The Tour Divide is a great race. I started thinking of how to shave time off....But don't think it'll happen again. Thanks to Anne for being such a good sport. Also thanks to Ma and Pa for driving us all up there and being so supportive. Also to Eszter and Josh. Eszter killed it finishing the next day. Josh is planning on heading back to Steamboat to finish his Tour Divide.

We leave with a picture of the pie Anne's mom made while I was gone not eating pie.(it was a damn good pie - almost as good as the fudgebottom banana cream she made when the lemon was gone. - AWR)


GoinBoarding said...

Yeah Jarral! Thanks for typing this all up, its good reading, and inspirational (uh I don't mean I want to do that race, but its inspirational nonetheless!!). Mexican and Canadian beer, I like it! Kokanee and Tecate?

Jarral Ryter said...

Thanks, it was Negro Modelo and Labatts.

Anonymous said...

Really enjoyed the write up on your race and adventure!

Interesting about your bg's after finishing. I'd be interested in how your A1C fared. Be nice to know what your before and after A1C was, if you had it measured at those times.

Watching the pre-race video it seems you were using syringes and vials for you insulin delivery. Wondering if you considered using pens instead? Seems they would have been a lot more convenient.

Best regards,

Jarral Ryter said...

Thanks. It was an adventure. Can't wait to take (make) by kids do something like it!

I haven't tested my A1C since I got back. It was pretty low before, ~6.4. My sugar wasn't really high most of the time until the last day and afterwards for a week.

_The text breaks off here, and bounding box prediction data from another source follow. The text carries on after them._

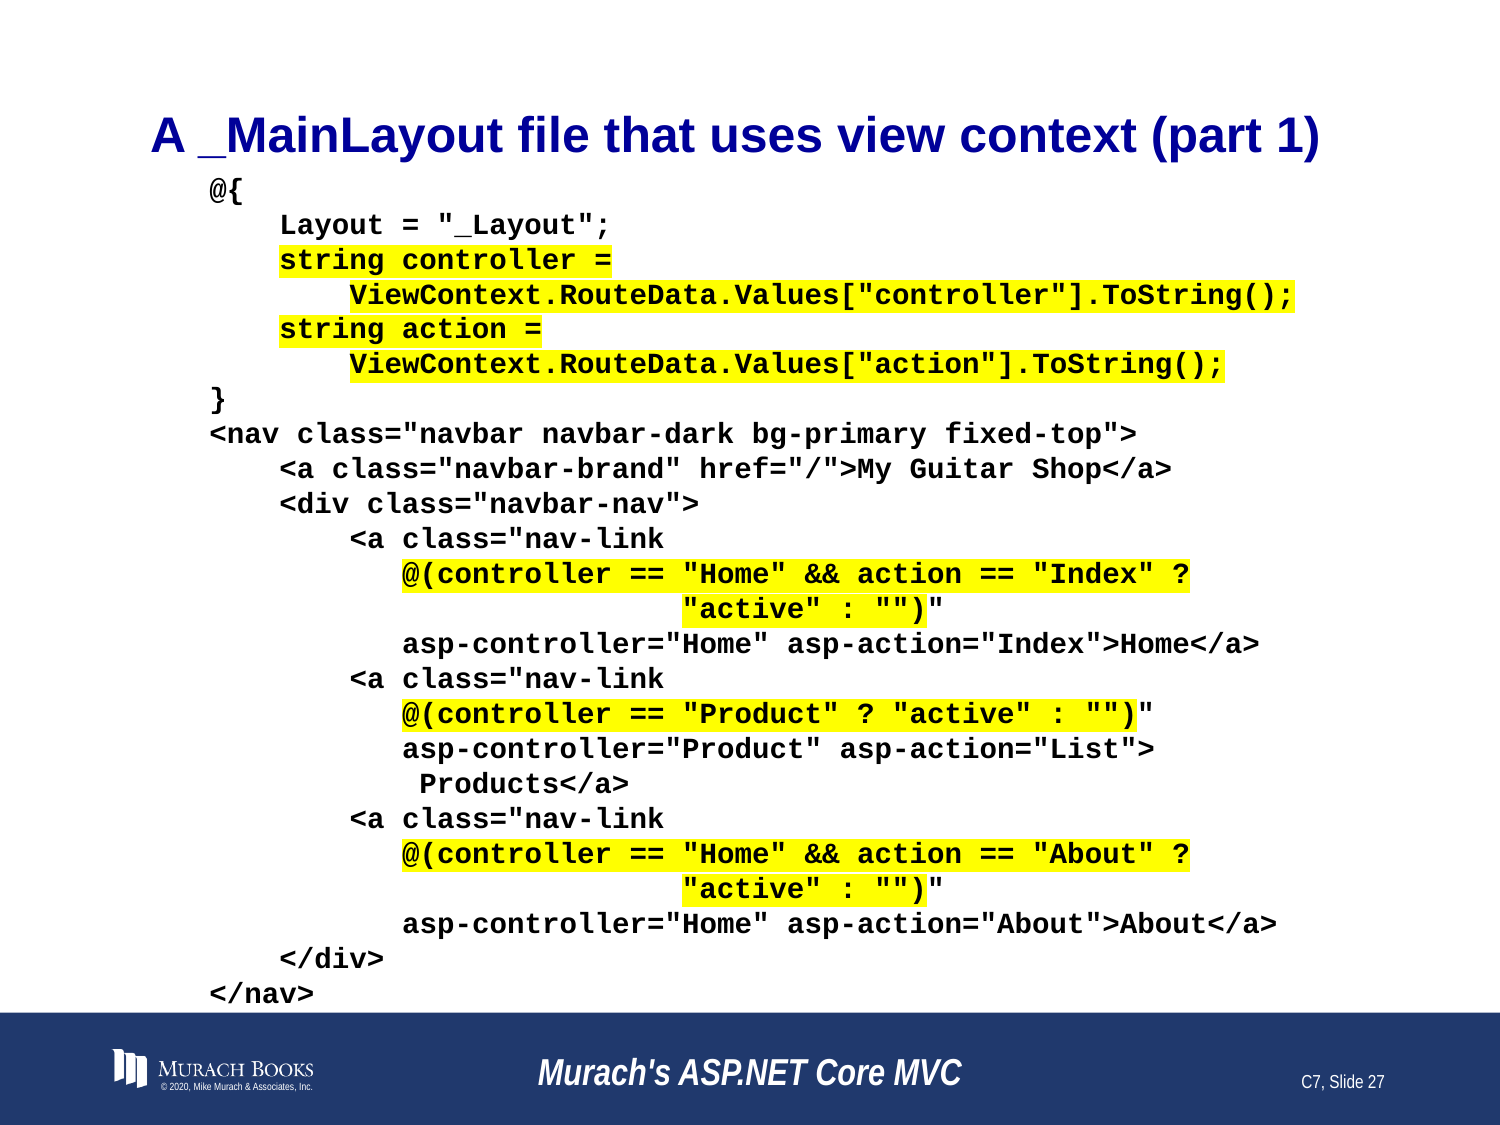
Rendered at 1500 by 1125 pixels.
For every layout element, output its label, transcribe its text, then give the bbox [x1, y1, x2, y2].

slide_number C7, Slide 27 [1087, 1025, 1400, 1100]
list @{ Layout = "_Layout"; string controller = ViewContext.RouteData.Values["controller"].ToString(); string action = ViewContext.RouteData.Values["action"].ToString(); } <nav class="navbar navbar-dark bg-primary fixed-top"> <a class="navbar-brand" href="/">My Guitar Shop</a> <div class="navbar-nav"> <a class="nav-link @(controller == "Home" && action == "Index" ? "active" : "")" asp-controller="Home" asp-action="Index">Home</a> <a class="nav-link @(controller == "Product" ? "active" : "")" asp-controller="Product" asp-action="List"> Products</a> <a class="nav-link @(controller == "Home" && action == "About" ? "active" : "")" asp-controller="Home" asp-action="About">About</a> </div> </nav> [137, 162, 1350, 963]
title A _MainLayout file that uses view context (part 1) [150, 102, 1350, 162]
slide_number Murach's ASP.NET Core MVC [463, 1025, 1050, 1100]
footer © 2020, Mike Murach & Associates, Inc. [12, 1025, 463, 1100]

I tried pens a long time ago and at least the ones I had I didn't like/trust. Also they are kind of bulky it seems. I had all my stuff in a pretty small pack. I should do a follow up post with that-I think I forgot to take a picture of my kit!

happy trails!

John Lucas said...

Your blog is such an inspiration for those of us who are attempting healthy living with diabetes. I'm amazed at everything you've set out to accomplish. Keep up the great work!

Marijn said...

Hi Jarral, it has been a while since you doing this epic ride. Nevertheless, it was a joy and inspiration to read your story. Thanks for writing it down. I am fantasizing about doing the Divide myself, and stumbled upon your blog searching for experiences of people with diabetes doing trips like these. Didn't read much about how your coped with diabetes however, but that only shows that it should not be a hindrance for such a tour.